14.10.07

Batman vs the Princesses

Last year a girlfriend and I organized a joint party for my daughter and her son, inviting a total of 20 boys and girls (the entire preschool class). Both seven months pregnant at the time, it was a two-hour ordeal we still talk about with disbelief; disbelief that we were crazy enough to think it was a great (and manageable idea). As the first anniversary of that back breaking, sanity-challenging, dual-gender fest approaches, an article in Aftenposten has caught my eye (and raised my ire).

It is common here for schools to advise parents to invite either all the girls, all the boys or everybody in the class when planning a kiddy birthday party. Of course most parents opt for the more manageable single sex party. Anyone who has young children will recognize the sense of not inviting a gang of transformer-wielding, Batman-impersonating six-year old boys to a princess party or avoiding having twice as many children as you can get away with ransacking your living room on a Saturday afternoon.

Along comes a gender researcher at the University of Oslo, who according to the newspaper article, is calling on parents to boycott such a gender-divisive policy as it is just as discriminating against children as inviting only the rich or the white children. Oh please! Give parents a break. He adds that gender should not be used as a practical means of dividing a class up; schools should be more creative than that he says. What form that creativity should take we are not privy to.

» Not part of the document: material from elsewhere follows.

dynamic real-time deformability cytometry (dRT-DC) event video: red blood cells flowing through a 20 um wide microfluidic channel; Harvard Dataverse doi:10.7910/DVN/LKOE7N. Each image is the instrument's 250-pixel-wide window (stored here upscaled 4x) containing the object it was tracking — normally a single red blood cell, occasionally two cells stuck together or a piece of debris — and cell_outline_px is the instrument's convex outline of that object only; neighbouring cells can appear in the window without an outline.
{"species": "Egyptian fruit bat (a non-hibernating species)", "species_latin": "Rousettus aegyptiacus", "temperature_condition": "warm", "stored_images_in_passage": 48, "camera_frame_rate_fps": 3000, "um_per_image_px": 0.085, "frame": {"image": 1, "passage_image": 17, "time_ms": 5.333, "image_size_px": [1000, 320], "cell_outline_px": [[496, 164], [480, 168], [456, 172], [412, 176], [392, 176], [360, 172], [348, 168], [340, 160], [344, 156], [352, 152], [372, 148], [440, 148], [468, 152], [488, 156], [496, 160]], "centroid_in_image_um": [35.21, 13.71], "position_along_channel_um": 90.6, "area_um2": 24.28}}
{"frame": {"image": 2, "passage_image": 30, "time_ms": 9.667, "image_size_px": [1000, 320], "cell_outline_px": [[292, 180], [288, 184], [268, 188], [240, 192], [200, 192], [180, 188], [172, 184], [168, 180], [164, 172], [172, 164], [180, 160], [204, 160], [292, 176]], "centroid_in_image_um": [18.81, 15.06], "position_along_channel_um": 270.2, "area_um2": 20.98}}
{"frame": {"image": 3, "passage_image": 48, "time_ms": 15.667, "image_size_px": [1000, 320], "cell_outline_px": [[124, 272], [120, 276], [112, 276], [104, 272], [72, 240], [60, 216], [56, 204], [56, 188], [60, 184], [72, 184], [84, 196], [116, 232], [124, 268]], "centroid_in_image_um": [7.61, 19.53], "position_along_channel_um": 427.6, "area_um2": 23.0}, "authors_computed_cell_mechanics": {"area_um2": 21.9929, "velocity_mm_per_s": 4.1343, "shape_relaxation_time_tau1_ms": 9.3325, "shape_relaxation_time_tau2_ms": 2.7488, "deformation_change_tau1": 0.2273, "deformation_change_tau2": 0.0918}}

Of course schools should probably mind their own bloody businesses and stay out of the whole party thing but if they don’t feel parents can be trusted to organize parties at home without causing unnecessary grief to their students then the gender advice sounds fine to me. I mean who are we kidding? The world is divided, rightly or wrongly, according to those with a penis and those without, and the older and more children I get, the more obvious this becomes. Just because we’re different though doesn’t mean we’re not equal; just very, very different. From birth.

I'd prefer tell my child that she wasn't invited to a party because some day she'll grow breasts rather than explaining that her classmate's Mummy and Daddy could only face having ten girls and boys home, and she wasn't liked enough to make the cut.

For my part, I am looking forward to, next Sunday, hosting eight princesses for a fifth birthday party. The only gender equality issue that will matter will be equal sharing of the clean-up – in this house, that’s one area in which sexual discrimination is never tolerated and, let's face it, for many of us, it's where it really matters.